Nossent Johannes C, Sagen-Johnsen Sylvia, Bakland Gunnstein
Department of Rheumatology, University of Western Australia, Sir Charles Gairdner Hospital, Perth, Australia.
Department of Clinical Medicine, UiT The Arctic University of Norway, Tromsø, Norway.
Eur J Rheumatol. 2018 Dec 18;6(2):67-70. doi: 10.5152/eurjrheum.2018.18150. Print 2019 Apr.
Variations in the IL-1 alpha (IL-A) gene increase the risk for ankylosing spondylitis (AS), but the pathway underlying this association is not fully understood. As IL-1A is primarily a regulatory cytokine, we investigated the influence of IL-1A gene variation on disease severity and cytokine expression in AS.
This was a cross sectional study of tumor necrosis factor inhibitors (TNFi)-naïve AS patients (n=334, 90% B27 +, age 45 years) fulfilling the modified New York criteria. We recorded demographics, clinical findings, spinal mobility, Bath AS Functional Index (BASFI), and routine lab findings. IL-1A genotyping for three AS-associated single nucleotide polymorphism (SNP; rs2856836, rs17561 and rs1894399) was performed using Taqman RT-PCR, with TNF, IL-6, IL-17A, and IL-23 levels measured using ELISA. Genotypic associations included logistic regression analysis for genotype (codominant model) and global haplotype (threshold 5%) associations with cytokine levels and clinical features.
The three variants were in near complete linkage disequilibrium and formed two only common haplotypes (ACC 67%, GAT 33%). The levels for TNF, IL-6, IL-17A, IL-23, C-reactive protein (CRP), and erythrocyte sedimentation rate (ESR) were similar across genotypes and haplotypes (all p-values >0.4) as were the measures for spinal mobility and BASFI. The TAQ haplotype showed a borderline significant trend with reduced heart disease and mortality during follow-up.
IL-1A gene cluster variations do not have an impact on the clinical disease measures or cytokine levels in AS, suggesting that IL-1A has no direct role in AS.
白细胞介素-1α(IL-A)基因变异会增加强直性脊柱炎(AS)的发病风险,但这种关联背后的机制尚未完全明确。由于IL-1A主要是一种调节性细胞因子,我们研究了IL-1A基因变异对AS疾病严重程度和细胞因子表达的影响。

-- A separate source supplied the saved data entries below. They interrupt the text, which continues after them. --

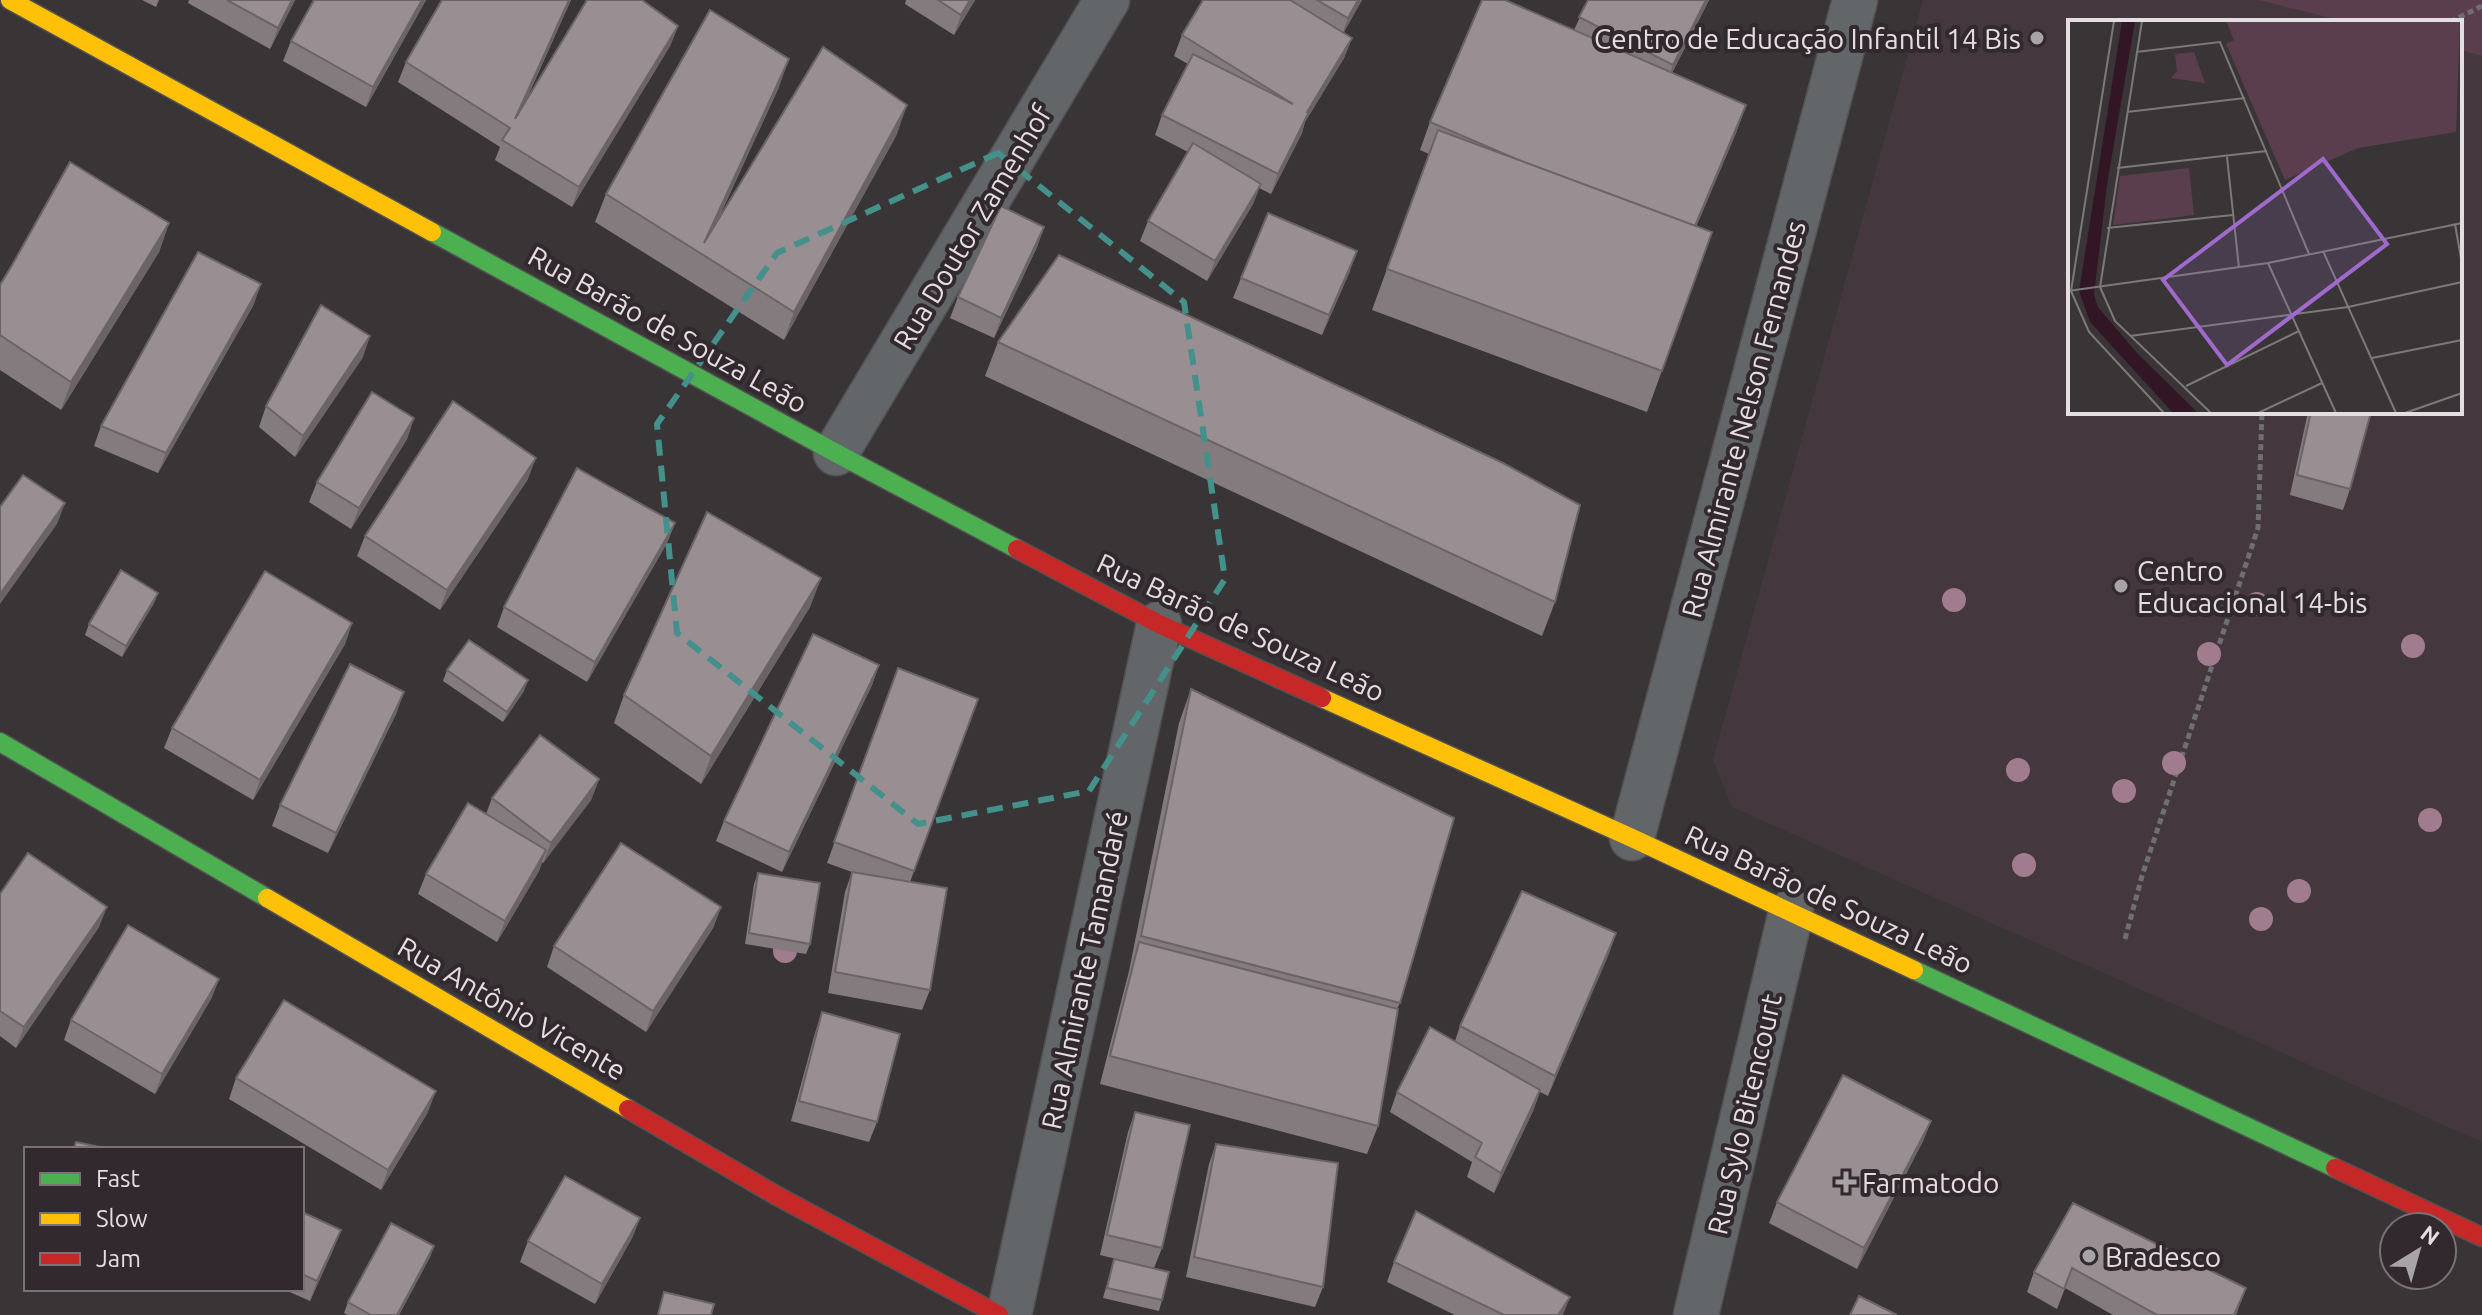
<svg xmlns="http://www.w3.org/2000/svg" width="2482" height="1315" font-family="Ubuntu,sans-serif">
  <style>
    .built { fill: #44383e }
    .green { fill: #5b3e4d }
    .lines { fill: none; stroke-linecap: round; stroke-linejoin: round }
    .street-casing { stroke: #535152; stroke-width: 47 }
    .fast-casing { stroke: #535152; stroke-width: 21 }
    .slow-casing { stroke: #535152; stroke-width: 21 }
    .jam-casing { stroke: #535152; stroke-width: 21 }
    .path { stroke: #6e6f71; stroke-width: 5; stroke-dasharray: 6 4; stroke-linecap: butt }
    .street { stroke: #626669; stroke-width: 44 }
    .fast { stroke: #4caf50; stroke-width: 18 }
    .slow { stroke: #ffc107; stroke-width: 18 }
    .jam { stroke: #c62828; stroke-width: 18 }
    .tree { fill: #a07c8e }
    .wall { fill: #847b7e }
    .shaded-wall { fill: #6b6467 }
    .building { fill: #998f93; stroke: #6b6467; stroke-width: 2 }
    .marked { fill: none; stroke: #44908b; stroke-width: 6; stroke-dasharray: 16 10; stroke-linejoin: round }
    .poi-dot { fill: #a8a3a6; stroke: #31292d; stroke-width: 3 }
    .labels { text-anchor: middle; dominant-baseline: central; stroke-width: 8; stroke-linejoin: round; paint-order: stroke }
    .poi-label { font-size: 28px; fill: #e3dee1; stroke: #31292d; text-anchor: start }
    .street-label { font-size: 28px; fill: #e3dee1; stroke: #31292d }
    .inset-road { fill: none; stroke: #7d797b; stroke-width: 2 }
    .view { fill: #9f6acb; fill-opacity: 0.15; stroke: #9f6acb; stroke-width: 4 }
    .inset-edge { fill: none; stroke: #e3dee1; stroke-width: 4 }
  </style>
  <rect width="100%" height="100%" fill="#393537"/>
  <path class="built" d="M1923 0H2258L2347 22H2070V412H2460V50L2482 56V1142L1732 807 1713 760Z"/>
  <path class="green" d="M2258 0H2482V56L2460 50V22H2347Z"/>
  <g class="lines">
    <defs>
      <g id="street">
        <path d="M836 453 1107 0"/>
        <path d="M1632 838 1855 0"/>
        <path d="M1009 1315 1159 624"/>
        <path d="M1696 1315 1791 912"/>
      </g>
      <g id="fast">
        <path d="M432 232 836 453 1017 549"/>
        <path d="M0 742 267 898"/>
        <path d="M1914 970 2335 1168"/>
      </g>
      <g id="slow">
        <path d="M10 0 432 232"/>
        <path d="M1322 698 1632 838 1914 970"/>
        <path d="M267 898 628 1109"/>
      </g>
      <g id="jam">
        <path d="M1017 549 1159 624 1322 698"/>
        <path d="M628 1109 779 1197 999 1315"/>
        <path d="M2335 1168 2482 1237"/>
      </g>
    </defs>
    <use href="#street" class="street-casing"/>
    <use href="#fast" class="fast-casing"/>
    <use href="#slow" class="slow-casing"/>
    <use href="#jam" class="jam-casing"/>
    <g class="path">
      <path d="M2450 22 2482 6"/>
      <path d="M2125 939 2142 876 2258 528 2262 412"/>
    </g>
    <use href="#street" class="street"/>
    <use href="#fast" class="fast"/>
    <use href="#slow" class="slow"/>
    <use href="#jam" class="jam"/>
  </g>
  <g class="tree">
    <circle cx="1954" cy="600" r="12"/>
    <circle cx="2257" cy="604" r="12"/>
    <circle cx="2413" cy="646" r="12"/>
    <circle cx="2209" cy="654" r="12"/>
    <circle cx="2174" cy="763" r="12"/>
    <circle cx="2018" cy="770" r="12"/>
    <circle cx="2124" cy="791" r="12"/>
    <circle cx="2430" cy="820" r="12"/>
    <circle cx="2024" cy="865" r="12"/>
    <circle cx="2299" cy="891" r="12"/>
    <circle cx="2261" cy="919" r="12"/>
    <circle cx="785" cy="951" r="12"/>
  </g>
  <g class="wall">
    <path d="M142 0H159L156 7Z"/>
    <path d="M189 0H295L270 49 188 3Z"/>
    <path d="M426 0 366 107 283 61 291 41Z"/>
    <path d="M442 0H571L523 107 678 26 670 46 572 207 495 160 500 147 398 82 406 62Z"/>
    <path d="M906 0H975L954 35 905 4Z"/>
    <path d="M1203 0H1362L1343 33 1352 38 1344 58 1305 122 1302 133 1271 194 1259 188 1253 204 1207 281 1140 241 1148 221 1188 152 1155 135 1162 115 1188 64 1174 56 1182 35Z"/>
    <path d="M1588 0H1709L1672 73 1746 105 1736 133 1696 226 1712 232 1647 412 1372 310 1429 154 1420 150 1430 122 1574 30Z"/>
    <path d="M779 87 716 224 897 134 784 340 595 222 606 194Z"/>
    <path d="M169 223 159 252 61 410 0 370V285Z"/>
    <path d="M1044 227 1037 247 994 338 950 318 958 297Z"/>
    <path d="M1350 271 1322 335 1233 298 1241 278Z"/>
    <path d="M254 304 158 473 94 446 101 426Z"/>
    <path d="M998 342 1555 602 1542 636 985 376Z"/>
    <path d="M363 357 295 457 259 427 266 406Z"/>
    <path d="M2308 412H2371L2350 489 2343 510 2290 495Z"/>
    <path d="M414 418 407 439 351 529 309 502 317 482Z"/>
    <path d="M528 479 440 610 357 556 365 536Z"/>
    <path d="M675 523 667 543 587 682 497 627 504 607Z"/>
    <path d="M821 578 810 607 701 784 614 723 624 695Z"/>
    <path d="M158 593 154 603 122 657 85 635 89 624Z"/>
    <path d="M352 623 345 644 253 800 164 748 172 728Z"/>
    <path d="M879 665 872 685 782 872 716 841 724 821Z"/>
    <path d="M898 668 978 699 910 882 930 990 922 1010 828 993 845 892 852 872 827 863Z"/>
    <path d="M447 670 524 691 503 722 443 681Z"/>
    <path d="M1191 689 1400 1003 1397 1009 1378 1126 1367 1154 1100 1084 1129 971 1179 723Z"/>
    <path d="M397 712 328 853 272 826 280 805Z"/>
    <path d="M599 779 591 800 543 863 542 862 539 871 497 942 418 894 426 874 486 814 492 798Z"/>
    <path d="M758 873 810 944 806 954 745 944 754 884Z"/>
    <path d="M0 894 99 927 16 1048 0 1036Z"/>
    <path d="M721 907 713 928 646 1032 547 967 554 946Z"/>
    <path d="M1616 933 1548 1096 1540 1092 1533 1111 1494 1193 1467 1177 1472 1162 1390 1112 1397 1092 1455 1041 1460 1026Z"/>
    <path d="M219 979 211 999 155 1094 64 1040 71 1020Z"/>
    <path d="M822 1012 877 1122 869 1142 791 1121 815 1033Z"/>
    <path d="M236 1078 428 1112 381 1190 229 1099Z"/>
    <path d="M1135 1112 1162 1248 1154 1268 1100 1255 1128 1132Z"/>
    <path d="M1931 1121 1923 1141 1857 1269 1769 1223 1777 1202Z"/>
    <path d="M1216 1144 1323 1287 1315 1307 1186 1277 1209 1164Z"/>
    <path d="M2073 1203 2246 1288 2236 1315H2113L2065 1288 2057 1309 2027 1292 2034 1272Z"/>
    <path d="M302 1212 333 1250 310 1301 283 1289H302Z"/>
    <path d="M640 1218 632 1238 595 1304 520 1262 528 1241Z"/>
    <path d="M434 1246 430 1257 399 1315H347L344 1313 348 1302Z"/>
    <path d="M1114 1259 1162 1300 1159 1311 1103 1298Z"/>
    <path d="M1394 1262 1563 1315H1455L1387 1282Z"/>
  </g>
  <g class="shaded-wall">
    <path d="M292 0H295L270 49 278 28Z"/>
    <path d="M422 0H426L366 107 373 87Z"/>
    <path d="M569 0H571L508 139 515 119Z"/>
    <path d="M970 0H975L954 35 961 15Z"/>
    <path d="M1358 0H1362L1341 38 1348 18Z"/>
    <path d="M1706 0H1709L1666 85 1673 65Z"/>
    <path d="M678 26 670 46 572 207 579 187Z"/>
    <path d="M1352 38 1344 58 1305 122 1302 133 1271 194 1278 174 1307 112Z"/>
    <path d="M789 59 779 87 702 254 704 243Z"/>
    <path d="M907 105 897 134 784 340 794 312Z"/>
    <path d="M1746 105 1736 133 1681 263 1691 235Z"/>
    <path d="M1261 184 1253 204 1207 281 1215 261Z"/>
    <path d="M169 223 159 252 61 410 71 382Z"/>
    <path d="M1044 227 1037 247 994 338 1001 318Z"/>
    <path d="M1357 251 1350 271 1322 335 1329 315Z"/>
    <path d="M261 284 254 304 158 473 166 453Z"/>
    <path d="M370 336 363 357 295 457 303 436Z"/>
    <path d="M414 418 407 439 351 529 359 508Z"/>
    <path d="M536 458 528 479 440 610 447 590Z"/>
    <path d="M65 503 57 524 0 604V594Z"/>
    <path d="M675 523 667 543 587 682 595 662Z"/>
    <path d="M821 578 810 607 701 784 711 756Z"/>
    <path d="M158 593 154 603 122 657 126 646Z"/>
    <path d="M352 623 345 644 253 800 260 780Z"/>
    <path d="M879 665 872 685 782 872 789 852Z"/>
    <path d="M528 680 524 691 503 722 507 712Z"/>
    <path d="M404 692 397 712 328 853 336 833Z"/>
    <path d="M599 779 591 800 543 863 551 843Z"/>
    <path d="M546 850 539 871 497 942 505 921Z"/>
    <path d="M107 907 99 927 16 1048 24 1027Z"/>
    <path d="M721 907 713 928 646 1032 653 1011Z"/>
    <path d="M1616 933 1609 954 1548 1096 1555 1076Z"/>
    <path d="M219 979 211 999 155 1094 162 1074Z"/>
    <path d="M1540 1090 1533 1111 1494 1193 1501 1173Z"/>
    <path d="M436 1091 428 1112 381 1190 388 1170Z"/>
    <path d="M1931 1121 1923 1141 1857 1269 1864 1248Z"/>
    <path d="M640 1218 632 1238 595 1304 602 1284Z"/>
    <path d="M341 1230 333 1250 310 1301 317 1281Z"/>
    <path d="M434 1246 430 1257 399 1315H397Z"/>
    <path d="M1570 1297 1563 1315H1558Z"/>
  </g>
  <g class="building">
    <path d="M227 0H292L278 28Z"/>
    <path d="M314 0H422L373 87 291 41Z"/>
    <path d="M442 0H569L515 119 587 0H642L678 26 579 187 502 140 510 128 406 62Z"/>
    <path d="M938 0H970L961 15Z"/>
    <path d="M1203 0H1290L1352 38 1307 112H1309L1278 174 1162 115 1193 54 1293 104 1182 35Z"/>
    <path d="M1317 0H1358L1348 18Z"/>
    <path d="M1482 0H1505L1746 105 1695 226 1516 159 1430 122Z"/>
    <path d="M1588 0H1706L1673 65 1579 17Z"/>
    <path d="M710 10 789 59 704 243 823 47 907 105 794 312 606 194Z"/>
    <path d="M1438 130 1712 232 1662 371 1387 269Z"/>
    <path d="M1193 143 1261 184 1215 261 1148 221Z"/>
    <path d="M70 162 169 223 71 382 0 335V285L11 267Z"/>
    <path d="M1001 206 1044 227 1001 318 958 297Z"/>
    <path d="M1268 213 1357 251 1329 315 1241 278Z"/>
    <path d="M198 252 261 284 166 453 101 426Z"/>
    <path d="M1059 255 1503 463 1580 505 1555 602 998 342Z"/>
    <path d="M321 305 370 336 303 436 266 406Z"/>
    <path d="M372 392 414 418 359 508 317 482Z"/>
    <path d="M453 401 536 458 447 590 365 536Z"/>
    <path d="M2311 412H2371L2350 489 2297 475Z"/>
    <path d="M577 468 675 523 595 662 504 607Z"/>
    <path d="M23 475 65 503 0 594V507Z"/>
    <path d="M707 512 821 578 711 756 624 695Z"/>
    <path d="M121 570 158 593 126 646 89 624Z"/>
    <path d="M265 571 352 623 260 780 172 728Z"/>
    <path d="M813 634 879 665 789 852 724 821Z"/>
    <path d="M469 640 528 680 507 712 447 670Z"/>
    <path d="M350 664 404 692 336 833 280 805Z"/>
    <path d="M898 668 978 699 914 871 834 842Z"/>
    <path d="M1191 689 1454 818 1400 1003 1141 936Z"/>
    <path d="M540 735 599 779 551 843 492 798Z"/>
    <path d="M468 803 546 850 505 921 426 874Z"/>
    <path d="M621 843 721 907 653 1011 554 946Z"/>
    <path d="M28 853 107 907 24 1027 0 1011V894Z"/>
    <path d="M852 872 947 888 930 990 835 972Z"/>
    <path d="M758 873 820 883 810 944 749 933Z"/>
    <path d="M1522 891 1616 933 1555 1076 1460 1026Z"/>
    <path d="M128 925 219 979 162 1074 71 1020Z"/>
    <path d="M1139 942 1398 1009 1378 1126 1110 1056Z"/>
    <path d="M284 1000 436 1091 388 1170 236 1078Z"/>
    <path d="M822 1012 900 1034 877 1122 799 1101Z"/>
    <path d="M1430 1027 1540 1090 1501 1173 1475 1157 1482 1143 1397 1092Z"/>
    <path d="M1843 1075 1931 1121 1864 1248 1777 1202Z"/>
    <path d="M1135 1112 1190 1125 1162 1248 1107 1235Z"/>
    <path d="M76 1142 109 1149H74Z"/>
    <path d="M1216 1144 1338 1163 1323 1287 1194 1257Z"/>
    <path d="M565 1176 640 1218 602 1284 528 1241Z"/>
    <path d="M2073 1203 2246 1288 2234 1315H2157L2072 1268 2064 1289 2034 1272Z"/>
    <path d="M1416 1211 1570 1297 1558 1315H1504L1394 1262Z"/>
    <path d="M302 1212 341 1230 317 1281 302 1274Z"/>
    <path d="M391 1223 434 1246 397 1315H371L348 1302Z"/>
    <path d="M1114 1259 1169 1272 1162 1300 1107 1288Z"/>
    <path d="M664 1292 714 1304 711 1315H658Z"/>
    <path d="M1859 1296 1897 1315H1850Z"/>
  </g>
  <path class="marked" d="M998 153 1184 302 1225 579 1089 791 918 824 677 633 657 424 777 253Z"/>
  <g class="poi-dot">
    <circle cx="2037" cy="38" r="8"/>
    <circle cx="2121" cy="586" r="8"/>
    <path d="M1842 1170h8v8h8v8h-8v8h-8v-8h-8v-8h8z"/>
    <circle cx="2089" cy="1256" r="8"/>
  </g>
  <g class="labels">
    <g class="poi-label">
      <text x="2021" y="38" text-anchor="end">Centro de Educação Infantil 14 Bis</text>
      <text x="2137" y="570">Centro<tspan x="2137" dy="32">Educacional 14-bis</tspan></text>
      <text x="1862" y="1182">Farmatodo</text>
      <text x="2105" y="1256">Bradesco</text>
    </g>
    <g class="street-label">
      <text transform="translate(972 227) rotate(-59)">Rua Doutor Zamenhof</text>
      <text transform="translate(668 329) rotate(29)">Rua Barão de Souza Leão</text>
      <text transform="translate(1743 419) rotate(-75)">Rua Almirante Nelson Fernandes</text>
      <text transform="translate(1241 627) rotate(25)">Rua Barão de Souza Leão</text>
      <text transform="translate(1829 899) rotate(25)">Rua Barão de Souza Leão</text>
      <text transform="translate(1084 970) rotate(-78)">Rua Almirante Tamandaré</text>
      <text transform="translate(512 1008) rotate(30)">Rua Antônio Vicente</text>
      <text transform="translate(1744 1114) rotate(-77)">Rua Sylo Bitencourt</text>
    </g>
  </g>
  <g transform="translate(2068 20)">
    <rect width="394" height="394" fill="#393537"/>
    <path d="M158 1H392L388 112 290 128 217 160 158 24 166 20ZM126 32 137 63 103 58 109 51 107 34ZM121 148 126 195 45 205 52 156Z" fill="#5b3e4d"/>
    <path d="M54 1H67L39 165 26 275 30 287 68 332 130 393H105L22 302 11 271Z" fill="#321626"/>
    <path class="inset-road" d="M46 1 3 271 21 312 96 393M74 1 32 267 47 301 143 393M68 32 152 22 241 234M59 92 177 78M159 137 171 248M49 148 199 131M387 204 394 244M39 208 165 195M255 231 328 393M200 243 268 393M0 271 200 243 394 203M62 316 280 287 394 262M304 338 394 320M118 366 231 311M190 393 254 363M337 393 394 373"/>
    <path class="view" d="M255 139 319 224 159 345 95 260Z"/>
    <rect width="394" height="394" class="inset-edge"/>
  </g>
  <rect x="24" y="1147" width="280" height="144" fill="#31292d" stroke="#787175" stroke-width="2"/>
  <rect x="40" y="1173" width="40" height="12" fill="#4caf50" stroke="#787175" stroke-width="2"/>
  <text x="96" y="1187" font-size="24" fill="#e3dee1">Fast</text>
  <rect x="40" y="1213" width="40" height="12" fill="#ffc107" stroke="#787175" stroke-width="2"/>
  <text x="96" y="1227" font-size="24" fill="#e3dee1">Slow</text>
  <rect x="40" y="1253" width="40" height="12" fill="#c62828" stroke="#787175" stroke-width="2"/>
  <text x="96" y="1267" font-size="24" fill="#e3dee1">Jam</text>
  <g transform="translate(2418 1251) rotate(37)"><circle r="38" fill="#31292d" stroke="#787175" stroke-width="2"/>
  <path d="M0-6L14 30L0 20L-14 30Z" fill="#a8a3a6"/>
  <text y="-12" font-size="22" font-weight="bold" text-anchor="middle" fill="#e3dee1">N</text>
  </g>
</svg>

这是一项横断面研究,研究对象为未使用过肿瘤坏死因子抑制剂(TNFi)的AS患者(n = 334,90%为B27阳性,年龄45岁),符合改良纽约标准。我们记录了人口统计学信息、临床检查结果、脊柱活动度、巴斯强直性脊柱炎功能指数(BASFI)以及常规实验室检查结果。使用Taqman RT-PCR对三个与AS相关的单核苷酸多态性(SNP;rs2856836、rs17561和rs1894399)进行IL-1A基因分型,使用酶联免疫吸附测定法(ELISA)测量肿瘤坏死因子(TNF)、白细胞介素-6(IL-6)、白细胞介素-17A(IL-17A)和白细胞介素-23(IL-23)水平。基因分型关联包括对基因型(共显性模型)和全局单倍型(阈值5%)与细胞因子水平及临床特征的逻辑回归分析。
这三个变异几乎完全连锁不平衡,形成了仅有的两种常见单倍型(ACC 67%,GAT 33%)。不同基因型和单倍型的TNF、IL-6、IL-17A、IL-23、C反应蛋白(CRP)和红细胞沉降率(ESR)水平相似(所有p值>0.4),脊柱活动度和BASFI的测量结果也相似。TAQ单倍型在随访期间显示出与心脏病减少和死亡率降低的临界显著趋势。
IL-1A基因簇变异对AS的临床疾病指标或细胞因子水平没有影响,这表明IL-1A在AS中没有直接作用。